Molecular dynamics simulation of shock-induced phase transition in Germanium

Results from shock-wave and ramp-wave uniaxial loading of Germanium will be presented. Germanium is known to transition from ambient cubic diamond (cd) phase to the high-pressure body-centered tetragonal (bct) or $\beta$-tin phase at pressures between 10 and 12 GPa. Large-scale molecular dynamics (MD) simulations were used to study the phase transition in single-crystal Germanium under uniaxial compression along several different crystal axes. We observed that the transition from the cd phase to the bct phase nucleates through shear banding and advances to relieve uniaxial strain. The macroscopic properties are compared with experimental results for both the Modified Embedded Atom Method (MEAM) and Tersoff potentials.
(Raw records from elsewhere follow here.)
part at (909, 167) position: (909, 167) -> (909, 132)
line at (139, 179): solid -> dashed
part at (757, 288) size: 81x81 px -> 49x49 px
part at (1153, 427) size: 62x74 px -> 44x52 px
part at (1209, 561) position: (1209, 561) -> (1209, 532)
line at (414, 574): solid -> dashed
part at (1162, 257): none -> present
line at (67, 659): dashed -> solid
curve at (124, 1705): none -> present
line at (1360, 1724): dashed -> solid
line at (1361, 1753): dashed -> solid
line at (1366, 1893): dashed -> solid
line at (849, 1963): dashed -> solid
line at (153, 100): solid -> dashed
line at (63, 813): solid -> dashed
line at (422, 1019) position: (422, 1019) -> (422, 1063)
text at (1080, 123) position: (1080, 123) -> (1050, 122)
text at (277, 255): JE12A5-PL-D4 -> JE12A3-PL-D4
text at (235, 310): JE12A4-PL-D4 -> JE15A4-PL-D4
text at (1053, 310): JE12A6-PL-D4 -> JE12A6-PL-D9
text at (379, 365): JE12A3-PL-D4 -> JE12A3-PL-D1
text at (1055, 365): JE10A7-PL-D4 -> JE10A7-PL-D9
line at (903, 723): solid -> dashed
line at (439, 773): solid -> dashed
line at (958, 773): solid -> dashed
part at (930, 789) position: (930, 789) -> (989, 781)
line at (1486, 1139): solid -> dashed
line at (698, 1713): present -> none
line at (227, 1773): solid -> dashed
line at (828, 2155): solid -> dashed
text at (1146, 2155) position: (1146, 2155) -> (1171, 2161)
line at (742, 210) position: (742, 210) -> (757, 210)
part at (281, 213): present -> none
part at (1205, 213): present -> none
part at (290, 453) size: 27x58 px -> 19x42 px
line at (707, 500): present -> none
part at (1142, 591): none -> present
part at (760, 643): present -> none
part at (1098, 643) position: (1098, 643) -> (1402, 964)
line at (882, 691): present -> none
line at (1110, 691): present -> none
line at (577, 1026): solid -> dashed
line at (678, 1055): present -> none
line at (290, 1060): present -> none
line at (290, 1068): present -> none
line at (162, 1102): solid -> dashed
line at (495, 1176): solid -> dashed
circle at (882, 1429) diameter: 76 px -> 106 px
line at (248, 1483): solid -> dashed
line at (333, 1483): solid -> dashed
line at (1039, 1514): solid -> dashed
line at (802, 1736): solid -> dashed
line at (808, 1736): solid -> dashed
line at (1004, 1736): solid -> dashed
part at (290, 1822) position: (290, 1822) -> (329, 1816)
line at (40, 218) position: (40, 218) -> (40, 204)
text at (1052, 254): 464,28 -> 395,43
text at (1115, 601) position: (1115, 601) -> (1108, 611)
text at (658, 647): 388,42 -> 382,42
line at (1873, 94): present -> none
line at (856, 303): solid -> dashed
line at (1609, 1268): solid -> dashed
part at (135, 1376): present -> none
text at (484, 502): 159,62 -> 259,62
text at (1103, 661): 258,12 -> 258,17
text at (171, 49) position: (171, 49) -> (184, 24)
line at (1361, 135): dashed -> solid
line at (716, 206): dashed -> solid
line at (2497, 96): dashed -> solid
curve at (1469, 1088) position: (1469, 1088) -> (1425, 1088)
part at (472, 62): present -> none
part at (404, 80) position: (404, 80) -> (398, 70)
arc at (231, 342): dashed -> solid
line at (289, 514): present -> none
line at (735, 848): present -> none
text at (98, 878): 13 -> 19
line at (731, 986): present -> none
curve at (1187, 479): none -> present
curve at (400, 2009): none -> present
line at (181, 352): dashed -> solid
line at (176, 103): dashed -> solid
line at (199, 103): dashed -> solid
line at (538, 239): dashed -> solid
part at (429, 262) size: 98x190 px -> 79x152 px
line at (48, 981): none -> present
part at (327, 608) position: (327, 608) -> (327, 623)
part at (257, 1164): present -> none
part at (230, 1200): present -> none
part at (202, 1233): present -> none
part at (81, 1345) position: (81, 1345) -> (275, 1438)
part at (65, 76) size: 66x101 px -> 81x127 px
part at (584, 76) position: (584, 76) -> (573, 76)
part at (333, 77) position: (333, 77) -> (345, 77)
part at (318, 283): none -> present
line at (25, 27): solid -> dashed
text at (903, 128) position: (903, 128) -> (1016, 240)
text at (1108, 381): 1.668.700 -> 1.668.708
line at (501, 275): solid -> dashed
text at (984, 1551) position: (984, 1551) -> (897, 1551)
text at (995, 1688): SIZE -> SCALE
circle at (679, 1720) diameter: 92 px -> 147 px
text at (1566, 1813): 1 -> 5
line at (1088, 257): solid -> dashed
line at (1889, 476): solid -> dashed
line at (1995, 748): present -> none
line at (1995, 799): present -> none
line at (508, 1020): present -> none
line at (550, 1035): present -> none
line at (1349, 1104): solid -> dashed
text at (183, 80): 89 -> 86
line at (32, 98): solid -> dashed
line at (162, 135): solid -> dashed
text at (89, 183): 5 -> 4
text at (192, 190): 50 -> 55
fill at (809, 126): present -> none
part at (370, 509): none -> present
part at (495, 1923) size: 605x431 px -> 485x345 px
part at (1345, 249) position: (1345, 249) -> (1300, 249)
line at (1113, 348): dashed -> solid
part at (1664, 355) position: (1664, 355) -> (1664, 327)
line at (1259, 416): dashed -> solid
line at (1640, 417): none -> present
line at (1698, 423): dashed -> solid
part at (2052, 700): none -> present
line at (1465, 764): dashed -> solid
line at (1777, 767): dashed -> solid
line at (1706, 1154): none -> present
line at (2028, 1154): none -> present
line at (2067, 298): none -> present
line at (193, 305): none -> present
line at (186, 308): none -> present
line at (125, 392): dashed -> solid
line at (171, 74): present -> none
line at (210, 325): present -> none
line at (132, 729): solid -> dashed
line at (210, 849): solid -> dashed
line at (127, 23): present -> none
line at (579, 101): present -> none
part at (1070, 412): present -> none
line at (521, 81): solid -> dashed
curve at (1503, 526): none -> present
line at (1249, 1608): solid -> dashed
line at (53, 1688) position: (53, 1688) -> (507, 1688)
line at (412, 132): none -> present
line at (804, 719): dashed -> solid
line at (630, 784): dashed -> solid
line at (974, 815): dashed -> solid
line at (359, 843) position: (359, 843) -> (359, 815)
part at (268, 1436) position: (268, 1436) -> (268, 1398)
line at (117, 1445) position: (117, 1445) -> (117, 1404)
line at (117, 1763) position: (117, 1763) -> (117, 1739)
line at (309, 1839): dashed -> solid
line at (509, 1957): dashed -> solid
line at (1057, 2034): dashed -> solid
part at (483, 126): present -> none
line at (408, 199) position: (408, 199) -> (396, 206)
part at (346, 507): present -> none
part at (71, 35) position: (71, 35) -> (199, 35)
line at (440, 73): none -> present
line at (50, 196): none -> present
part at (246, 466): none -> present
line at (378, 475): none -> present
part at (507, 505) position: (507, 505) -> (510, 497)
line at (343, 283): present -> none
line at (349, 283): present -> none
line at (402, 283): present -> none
Simulation techniques included standard non-equilibrium MD, as well as alternative computational methods, such as the Continuous Hugoniot Method and homogeneous uniaxial ramp methods. \\[4pt] This work is supported by the Laboratory Directed Research and Development program at Sandia National Laboratories. Sandia is a multiprogram laboratory operated by Sandia Corporation, a Lockheed Martin Company, for the United States Department of Energy's National Nuclear Security Administration under Contract DE-AC04-94AL85000.